In the past, this subject received little attention. Although Greek and Roman sculptures, for example, were originally vividly colored, in the 19th century scholars were debating the very existence of this polychromy, while in the 20th century the topic elicited little or no interest. This situation began to change only in the 1990s – a trend that accelerated in the 21st century with the help of new technologies, to the point where it has finally become a field of research in its own right. The Bilkent event provided an overview of the research now going on.
As in previous years, Archaeology Day’s morning program was organized by the Bilkent Archaeology Club, on the theme “Polychromy: Its Context, Use and Meaning.” The speakers, who included students from Ankara Hacı Bayram Veli University and Ankara University as well as Bilkent, presented papers on topics that took the audience from ancient Greece and Anatolia to Mongolia and China.

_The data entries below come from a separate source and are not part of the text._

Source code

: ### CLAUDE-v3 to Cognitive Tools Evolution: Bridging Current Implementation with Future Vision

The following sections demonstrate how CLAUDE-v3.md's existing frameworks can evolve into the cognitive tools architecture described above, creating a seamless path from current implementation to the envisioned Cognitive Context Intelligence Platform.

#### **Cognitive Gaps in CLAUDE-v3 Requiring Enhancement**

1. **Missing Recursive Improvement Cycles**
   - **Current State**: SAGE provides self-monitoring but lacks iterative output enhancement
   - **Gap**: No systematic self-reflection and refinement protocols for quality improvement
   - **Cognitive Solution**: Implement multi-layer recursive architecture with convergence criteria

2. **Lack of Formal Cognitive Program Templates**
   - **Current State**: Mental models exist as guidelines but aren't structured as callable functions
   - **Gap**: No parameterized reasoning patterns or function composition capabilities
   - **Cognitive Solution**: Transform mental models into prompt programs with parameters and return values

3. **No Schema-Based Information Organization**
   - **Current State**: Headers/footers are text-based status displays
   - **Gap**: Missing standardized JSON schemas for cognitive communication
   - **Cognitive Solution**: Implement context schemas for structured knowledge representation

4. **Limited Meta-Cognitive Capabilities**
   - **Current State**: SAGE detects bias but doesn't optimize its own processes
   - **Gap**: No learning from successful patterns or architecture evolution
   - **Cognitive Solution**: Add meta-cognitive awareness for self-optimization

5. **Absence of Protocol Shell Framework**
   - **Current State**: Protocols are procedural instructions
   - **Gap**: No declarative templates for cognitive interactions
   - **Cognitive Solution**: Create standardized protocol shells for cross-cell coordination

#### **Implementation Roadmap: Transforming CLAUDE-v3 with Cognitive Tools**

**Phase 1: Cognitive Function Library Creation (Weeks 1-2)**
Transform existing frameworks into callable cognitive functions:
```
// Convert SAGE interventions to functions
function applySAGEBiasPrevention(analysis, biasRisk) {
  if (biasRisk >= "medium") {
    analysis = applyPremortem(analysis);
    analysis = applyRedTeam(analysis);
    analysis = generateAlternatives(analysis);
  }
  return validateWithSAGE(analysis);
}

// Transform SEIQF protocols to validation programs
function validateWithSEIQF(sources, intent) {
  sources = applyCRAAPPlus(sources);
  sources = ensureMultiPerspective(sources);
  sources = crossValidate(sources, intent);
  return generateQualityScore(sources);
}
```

The afternoon program was organized by the Department of Archaeology, with scholars not only from Bilkent but also Tübingen University, the Louvre Museum and Oxford University participating. They presented their current research, discussing the sources and trade of dyes and pigments, as well as their uses and meanings, in various cultural contexts ranging from prehistory in Africa through antiquity in Mesopotamia and Anatolia to today’s Silicon Valley.

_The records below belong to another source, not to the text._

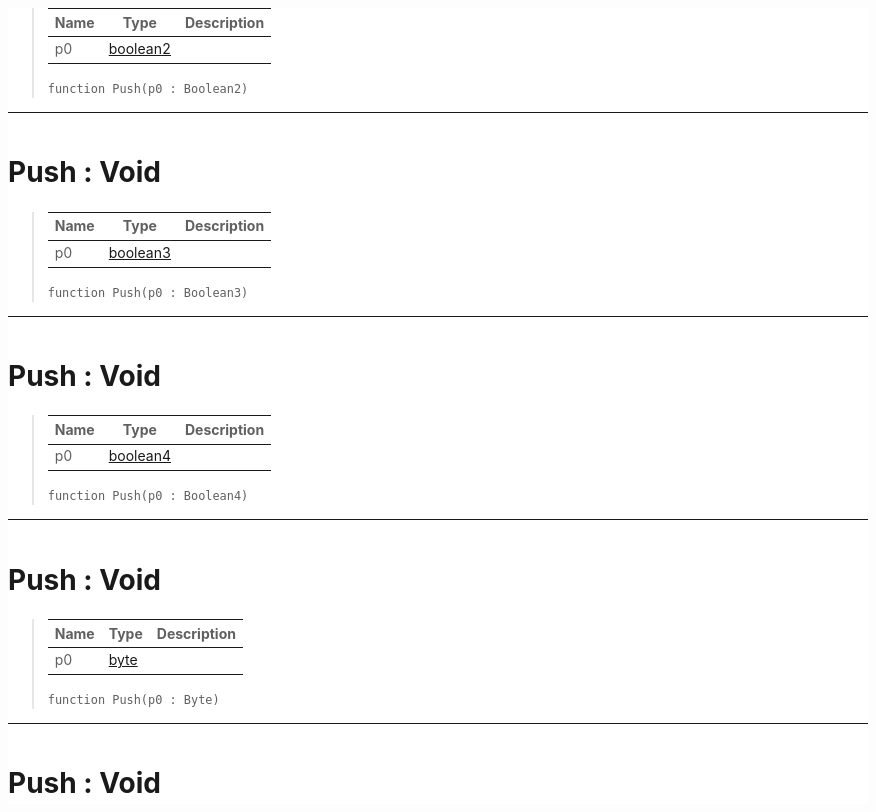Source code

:> 
> |Name|Type|Description|
> |---|---|---|
> |p0|[boolean2](https://github.com/PlasmaEngine/PlasmaDocs/blob/master/code_reference/lightning_base_types/boolean2.markdown)| |
> ``` lang=cpp, name=Lightning
> function Push(p0 : Boolean2)
> ``` 


---  
 #  Push : Void

> 
> |Name|Type|Description|
> |---|---|---|
> |p0|[boolean3](https://github.com/PlasmaEngine/PlasmaDocs/blob/master/code_reference/lightning_base_types/boolean3.markdown)| |
> ``` lang=cpp, name=Lightning
> function Push(p0 : Boolean3)
> ``` 


---  
 #  Push : Void

> 
> |Name|Type|Description|
> |---|---|---|
> |p0|[boolean4](https://github.com/PlasmaEngine/PlasmaDocs/blob/master/code_reference/lightning_base_types/boolean4.markdown)| |
> ``` lang=cpp, name=Lightning
> function Push(p0 : Boolean4)
> ``` 


---  
 #  Push : Void

> 
> |Name|Type|Description|
> |---|---|---|
> |p0|[byte](https://github.com/PlasmaEngine/PlasmaDocs/blob/master/code_reference/lightning_base_types/byte.markdown)| |
> ``` lang=cpp, name=Lightning
> function Push(p0 : Byte)
> ``` 


---  
 #  Push : Void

The event attracted more than one hundred attendees from across Turkey and abroad, whose many questions to the presenters indicated their interest. Bilkent Archaeology Day continues to be a vehicle for strengthening relations within the archaeology community, both in Turkey and internationally. The organizers expressed their hope that this year’s discussion of polychromy in antiquity and beyond would be a source of inspiration for archaeology students, given the fact that, as the presentations showed, the subject offers a large field of investigation with a wide choice of topics for study.